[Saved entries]
------------------------------------

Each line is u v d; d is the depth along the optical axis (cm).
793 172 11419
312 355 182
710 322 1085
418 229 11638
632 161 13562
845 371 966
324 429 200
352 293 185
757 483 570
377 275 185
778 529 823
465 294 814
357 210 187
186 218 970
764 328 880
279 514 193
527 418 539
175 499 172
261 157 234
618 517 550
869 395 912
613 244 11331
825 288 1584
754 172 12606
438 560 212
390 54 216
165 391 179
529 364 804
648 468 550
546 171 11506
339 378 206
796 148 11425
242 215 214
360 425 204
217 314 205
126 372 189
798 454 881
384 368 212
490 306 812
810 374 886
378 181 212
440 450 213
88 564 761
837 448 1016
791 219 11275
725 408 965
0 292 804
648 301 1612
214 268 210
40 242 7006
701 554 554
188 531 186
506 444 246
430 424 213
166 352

------------------------------------

> _What is expected_: Every record shown above must be echoed exactly.

> _Solution for this task_:
Each line is u v d; d is the depth along the optical axis (cm).
793 172 11419
312 355 182
710 322 1085
418 229 11638
632 161 13562
845 371 966
324 429 200
352 293 185
757 483 570
377 275 185
778 529 823
465 294 814
357 210 187
186 218 970
764 328 880
279 514 193
527 418 539
175 499 172
261 157 234
618 517 550
869 395 912
613 244 11331
825 288 1584
754 172 12606
438 560 212
390 54 216
165 391 179
529 364 804
648 468 550
546 171 11506
339 378 206
796 148 11425
242 215 214
360 425 204
217 314 205
126 372 189
798 454 881
384 368 212
490 306 812
810 374 886
378 181 212
440 450 213
88 564 761
837 448 1016
791 219 11275
725 408 965
0 292 804
648 301 1612
214 268 210
40 242 7006
701 554 554
188 531 186
506 444 246
430 424 213
166 352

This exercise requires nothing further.